I don't know if it's her mysterious past or atrocious grammar, but I think I'm in love.
If it has a penis then it will be stupid. Just how it works.
dude you apologized to her after she called you stupid. you were like "no i'm sorry, you shouldn't have to be around stupid people, it's my fault"
Just heard the garage door open and I immediately sprinted to the laptop to erase history, even though I haven't watched porn today...I believe Pavlov now.
Its not even 10am and we are talking about what guys assholes we would finger.
i was wearing footie pjs. how could there be confusion as to who i hooked up with, thats not something you forget
I'm hungover as hell. I'm dying.
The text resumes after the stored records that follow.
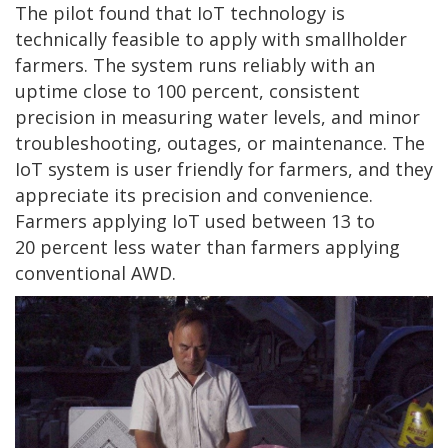
The pilot found that IoT technology is
technically feasible to apply with smallholder
farmers. The system runs reliably with an
uptime close to 100 percent, consistent
precision in measuring water levels, and minor
troubleshooting, outages, or maintenance. The
IoT system is user friendly for farmers, and they
appreciate its precision and convenience.
Farmers applying IoT used between 13 to
20 percent less water than farmers applying
conventional AWD.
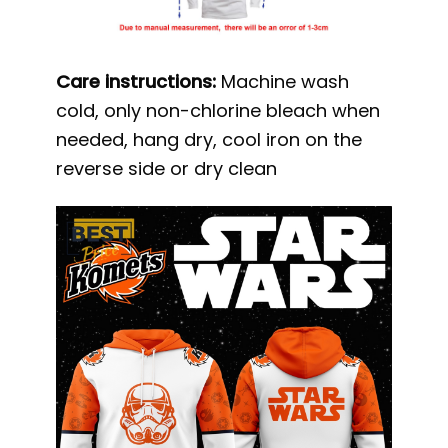
Care instructions:
Machine wash
cold, only non-chlorine bleach when
needed, hang dry, cool iron on the
reverse side or dry clean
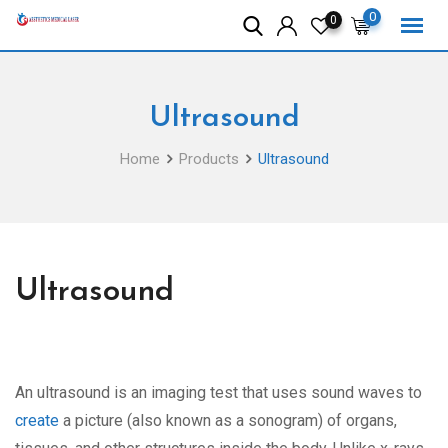
Skip
0
0
to
content
Ultrasound
Home
Products
Ultrasound
Ultrasound
An ultrasound is an imaging test that uses sound waves to
create
a picture (also known as a sonogram) of organs,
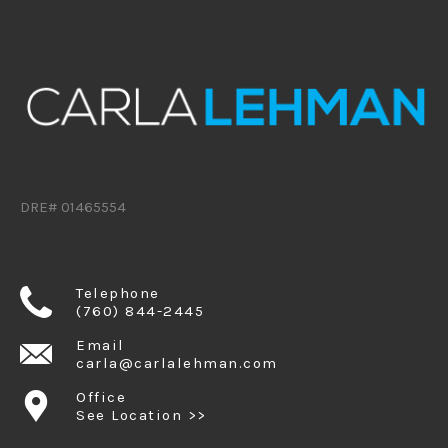
DRE# 01465554
Telephone
(760) 844-2445
Email
carla@carlalehman.com
Office
See Location >>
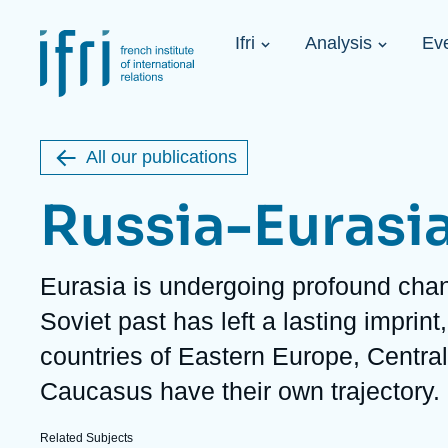
Skip
Cookies management panel
to
Navigation
main
Ifri
Analysis
Ev
principale
content
Strategic Shi
Image
Ukraine. A 
de
couverture
Initiat...
de
All our publications
la
publication
Russia-Eurasi
Description
Eurasia is undergoing profound cha
Learn more
Key topics
Upcoming events
Soviet past has left a lasting imprin
About Ifri
Frequent searches
countries of Eastern Europe, Centra
Executive Chairman's Statement
Iran
About Ifri
Middle East
Caucasus have their own trajectory.
About Ifri
United States of America
Think tank: Our Definition
Middle East
Related Subjects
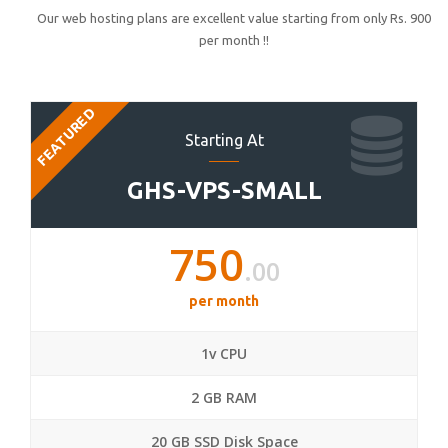
Our web hosting plans are excellent value starting from only Rs. 900
per month !!
FEATURED
Starting At
GHS-VPS-SMALL
750
.00
per month
1v CPU
2 GB RAM
20 GB SSD Disk Space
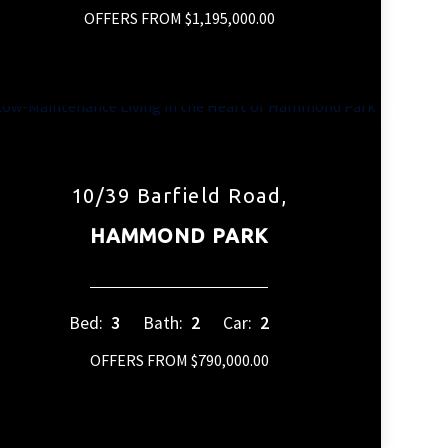
OFFERS FROM $1,195,000.00
10/39 Barfield Road,
HAMMOND PARK
Bed:
3
Bath:
2
Car:
2
OFFERS FROM $790,000.00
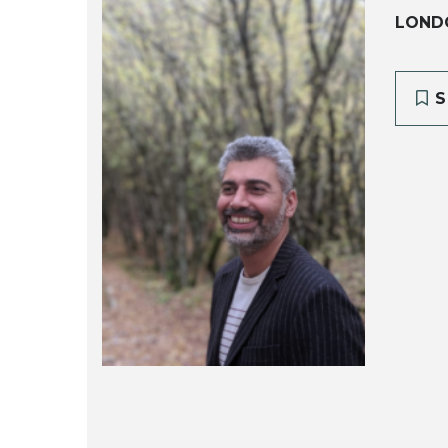
LOND
S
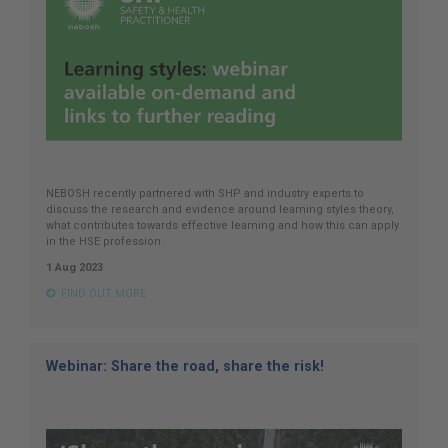
NEBOSH recently partnered with SHP and industry experts to
discuss the research and evidence around learning styles theory,
what contributes towards effective learning and how this can apply
in the HSE profession.
1 Aug 2023
FIND OUT MORE
Webinar: Share the road, share the risk!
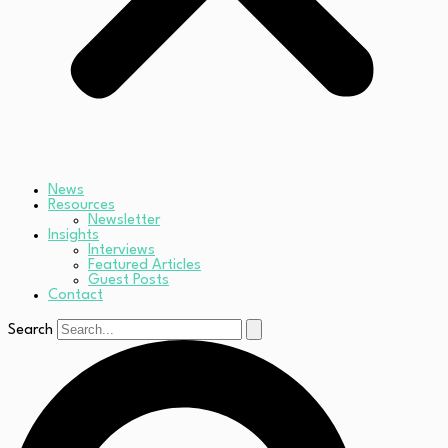
News
Resources
Newsletter
Insights
Interviews
Featured Articles
Guest Posts
Contact
Search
I have no skin left on my knees
I hear sloppy seconds go great with fried rice
Yeah, if you don't like strip clubs you won't like microwave chimichangas.
Dude, the coffee is horrible this morning, Cass changed something about it
We ran out of Bailey's Irish cream...
This is what regular coffee tastes like?!?! Fuck the adult life.
Can we make sure camping doesn't turn into forest-orgy?
Lol, last year was UNREAL
Would you like to partake in getting high as fuck with your best friend and then proceeding to cry over the shit head guys we deal with?
What kind of true American would I be if I didn't just smoke weed in my bathrobe on my back porch in the middle of suburbia on 4/20? #stepmomoftheyear
I supernannyed him into submission
If he didn’t pick us up we would have been jerkwards eating sad pancakes at a Denny’s.